** Exercise prompt **
In how many lines of the listing does the string "nuclear" appear? Give only the number.

** Data provided **
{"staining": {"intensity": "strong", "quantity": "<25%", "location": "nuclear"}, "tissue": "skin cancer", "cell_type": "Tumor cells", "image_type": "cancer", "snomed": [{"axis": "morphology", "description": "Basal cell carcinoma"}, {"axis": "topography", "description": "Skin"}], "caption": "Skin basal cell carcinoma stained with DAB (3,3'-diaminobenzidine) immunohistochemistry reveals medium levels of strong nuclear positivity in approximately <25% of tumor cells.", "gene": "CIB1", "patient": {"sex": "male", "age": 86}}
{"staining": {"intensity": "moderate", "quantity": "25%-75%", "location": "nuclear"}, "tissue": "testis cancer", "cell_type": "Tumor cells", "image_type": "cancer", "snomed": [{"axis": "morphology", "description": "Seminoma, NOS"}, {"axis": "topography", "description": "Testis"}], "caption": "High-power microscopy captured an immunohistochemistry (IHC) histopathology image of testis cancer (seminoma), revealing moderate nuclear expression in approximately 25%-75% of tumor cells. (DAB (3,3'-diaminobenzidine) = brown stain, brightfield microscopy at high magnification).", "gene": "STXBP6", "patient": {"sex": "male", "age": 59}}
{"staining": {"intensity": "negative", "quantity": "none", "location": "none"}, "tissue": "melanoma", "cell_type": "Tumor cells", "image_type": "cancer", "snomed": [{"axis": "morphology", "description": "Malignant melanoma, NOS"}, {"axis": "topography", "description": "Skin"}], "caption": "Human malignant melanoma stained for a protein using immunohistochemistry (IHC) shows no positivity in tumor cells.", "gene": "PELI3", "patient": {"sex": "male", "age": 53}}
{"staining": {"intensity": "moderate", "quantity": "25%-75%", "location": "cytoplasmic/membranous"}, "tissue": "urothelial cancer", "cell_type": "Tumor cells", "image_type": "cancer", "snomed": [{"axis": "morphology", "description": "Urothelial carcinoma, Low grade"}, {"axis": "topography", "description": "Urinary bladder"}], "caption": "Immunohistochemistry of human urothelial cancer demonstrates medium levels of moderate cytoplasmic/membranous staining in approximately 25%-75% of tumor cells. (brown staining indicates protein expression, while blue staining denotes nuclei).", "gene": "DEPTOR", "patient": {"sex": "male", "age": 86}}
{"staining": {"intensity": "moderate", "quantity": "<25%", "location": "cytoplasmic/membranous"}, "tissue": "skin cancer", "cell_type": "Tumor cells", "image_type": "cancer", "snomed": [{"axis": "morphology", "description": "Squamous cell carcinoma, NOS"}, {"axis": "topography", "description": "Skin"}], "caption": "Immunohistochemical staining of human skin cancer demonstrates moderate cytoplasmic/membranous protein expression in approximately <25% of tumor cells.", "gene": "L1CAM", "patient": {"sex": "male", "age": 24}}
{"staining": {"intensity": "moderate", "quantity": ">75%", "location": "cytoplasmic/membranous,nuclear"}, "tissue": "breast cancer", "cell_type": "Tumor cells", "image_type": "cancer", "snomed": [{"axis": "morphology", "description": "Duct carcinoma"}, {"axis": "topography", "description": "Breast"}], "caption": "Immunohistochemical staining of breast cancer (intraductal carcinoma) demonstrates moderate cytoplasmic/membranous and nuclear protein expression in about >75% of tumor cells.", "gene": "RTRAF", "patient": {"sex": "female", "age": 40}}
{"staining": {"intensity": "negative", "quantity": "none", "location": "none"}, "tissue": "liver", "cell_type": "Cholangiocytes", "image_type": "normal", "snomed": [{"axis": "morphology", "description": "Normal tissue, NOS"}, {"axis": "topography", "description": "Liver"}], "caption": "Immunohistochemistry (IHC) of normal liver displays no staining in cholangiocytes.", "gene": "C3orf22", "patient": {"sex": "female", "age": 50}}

** Answer box **
3